§ SUPPLIED TEXT
============
If no ground truth information on concept drifts is available, concept drift detectors are commonly evaluated using a proxy: The accuracy or \(F_1\) score of a classifier deployed with the detector [29]. Often, the classifier is evaluated using prequential testing or interleaved test-then-train, which means that each instance is first evaluated by the classifier and then used for further training [8]. This evaluation scheme is used in this study, too. A common assumption is that a better concept drift detection will result in a higher classifier performance. However, Bifet [29] demonstrated that naively adapting the classifier every n samples will outperform sophisticated detection methods and argued that merely comparing the classifier predictive performance is insufficient to compare concept drift detectors. In the experiments, it can be expected that detectors with smaller window sizes and lower thresholds should achieve a higher classifier accuracy.
============
§ WORK INSTRUCTION 1
Answer these about the passage on evaluating concept drift detectors:
(a) When no ground truth on concept drifts is available, what proxy is commonly used to evaluate concept drift detectors?
(b) Under prequential testing, what happens to each instance?
(c) According to Bifet, what simple approach outperforms sophisticated detection methods?
§ WORK INSTRUCTION 2
Extend the passage on evaluating concept drift detectors past its final sentence.
The items after this text are not needed for anything here.
============
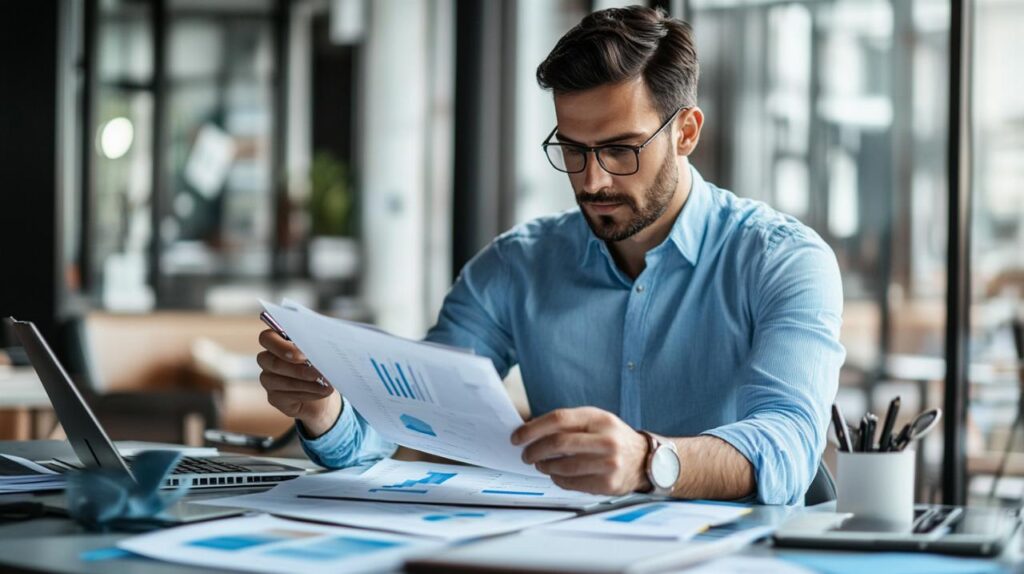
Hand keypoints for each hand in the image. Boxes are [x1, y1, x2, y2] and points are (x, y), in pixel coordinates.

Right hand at [257, 329, 340, 436]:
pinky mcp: (274, 397)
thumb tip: (319, 353)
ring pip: (283, 382)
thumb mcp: (318, 352)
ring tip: (326, 384)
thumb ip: (313, 348)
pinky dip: (309, 393)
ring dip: (308, 383)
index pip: (267, 338)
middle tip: (318, 372)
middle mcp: (268, 360)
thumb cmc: (319, 363)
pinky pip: (288, 396)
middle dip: (298, 369)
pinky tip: (322, 391)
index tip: (303, 355)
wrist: (322, 387)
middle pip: (273, 362)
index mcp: (276, 341)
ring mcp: (268, 380)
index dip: (282, 347)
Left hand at [511, 407, 649, 495]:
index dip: (533, 429)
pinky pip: (571, 483)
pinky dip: (557, 479)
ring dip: (544, 466)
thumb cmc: (611, 437)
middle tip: (526, 455)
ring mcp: (608, 464)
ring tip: (540, 464)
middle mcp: (606, 440)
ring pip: (562, 466)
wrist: (644, 459)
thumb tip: (529, 431)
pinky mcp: (608, 484)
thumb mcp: (595, 421)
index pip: (558, 419)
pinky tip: (556, 474)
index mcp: (599, 418)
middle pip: (558, 443)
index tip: (517, 437)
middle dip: (534, 450)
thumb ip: (567, 423)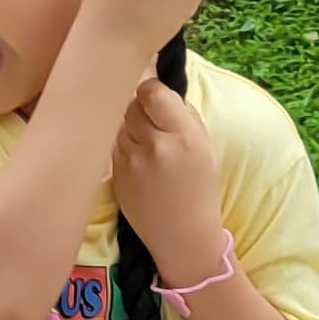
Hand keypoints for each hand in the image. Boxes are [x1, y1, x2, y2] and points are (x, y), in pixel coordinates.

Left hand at [113, 79, 226, 273]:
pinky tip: (138, 161)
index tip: (155, 96)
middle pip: (131, 104)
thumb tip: (158, 85)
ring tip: (146, 144)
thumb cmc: (198, 187)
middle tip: (151, 120)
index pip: (151, 91)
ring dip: (129, 126)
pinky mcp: (115, 175)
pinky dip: (122, 146)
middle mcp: (156, 146)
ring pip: (119, 123)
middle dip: (140, 107)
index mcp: (185, 136)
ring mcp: (131, 162)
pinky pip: (113, 145)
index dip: (151, 90)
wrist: (183, 234)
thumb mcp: (205, 146)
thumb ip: (183, 115)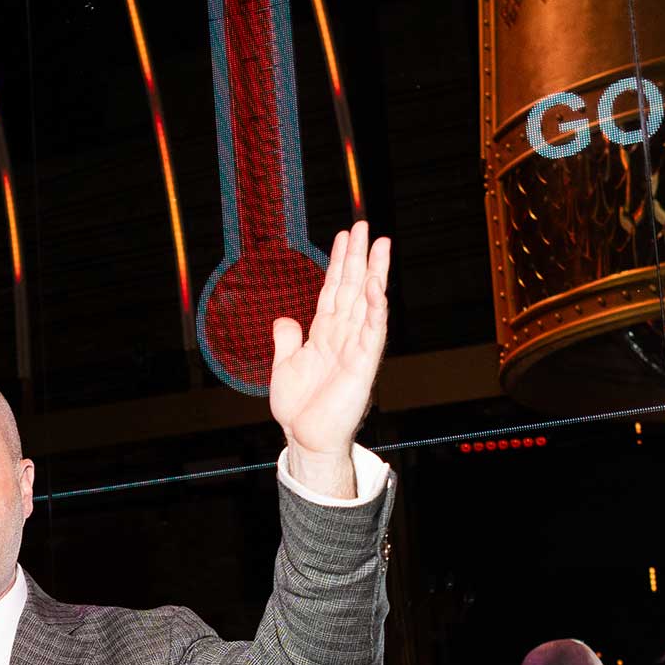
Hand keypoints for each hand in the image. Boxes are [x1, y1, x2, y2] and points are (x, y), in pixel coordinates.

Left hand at [270, 221, 390, 496]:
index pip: (333, 290)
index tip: (343, 236)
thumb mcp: (284, 366)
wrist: (305, 438)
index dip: (337, 263)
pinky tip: (376, 288)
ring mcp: (356, 348)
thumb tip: (284, 318)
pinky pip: (372, 333)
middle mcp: (343, 336)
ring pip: (367, 304)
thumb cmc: (299, 408)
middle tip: (364, 226)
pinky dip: (375, 310)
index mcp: (324, 334)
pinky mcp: (363, 366)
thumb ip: (286, 340)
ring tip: (380, 245)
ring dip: (373, 274)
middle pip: (352, 288)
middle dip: (358, 257)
============
§ TASK OUTPUT 1
(a) The accuracy or \(F_1\) score of a classifier deployed with the detector.
(b) The classifier first evaluates it, and then the instance is used for further training.
(c) Naively adapting the classifier every n samples.

§ TASK OUTPUT 2
To account for this issue, Anderson et al. proposed lift-per-drift (lpd) [30]. lpd takes into account the number of times a classifier was adapted and the performance improvement over a classifier that was not adapted at all. In the default case, lpd is defined as

$$\begin{aligned} \textit{lpd} :={\left\{ \begin{array}{ll} \frac{\textit{acc}_d - \textit{acc}_{\emptyset }}{\#~\textit{drifts}}, & \text {if } \#~\textit{drifts}~ \ge 1 \text {,} \\ 0 & \text {otherwise,} \end{array}\right. } \end{aligned}$$
(2)

where \(\textit{acc}_d\) is the accuracy of a classifier enhanced by a concept drift detector, \(\textit{acc}_{\emptyset }\) is the accuracy of a classifier without concept drift detection and \(\#\textit{drifts}\) is the number of drifts detected by the drift detector.

The larger lpd, the more impactful the detected concept drifts and subsequent adaptations of the classifier with respect to the number of detected drifts. Hence, the concept drift detector with a larger lpd can be assumed to perform better.

Anderson et al. also propose a version controlled by a hyperparameter r to adjust the required improvement each detected drift “must provide over the last (following a geometric progression)” [30]:

$$\begin{aligned} \textit{lpd} :={\left\{ \begin{array}{ll} \frac{(\textit{acc}_d - \textit{acc}_{\emptyset })(1 - r)}{(1 - r^{\#\textit{drifts}})}, & \text {if } \#~\textit{drifts}~ \ge 1 \text {,} \\ 0 & \text {otherwise,} \end{array}\right. } \end{aligned}$$
(3)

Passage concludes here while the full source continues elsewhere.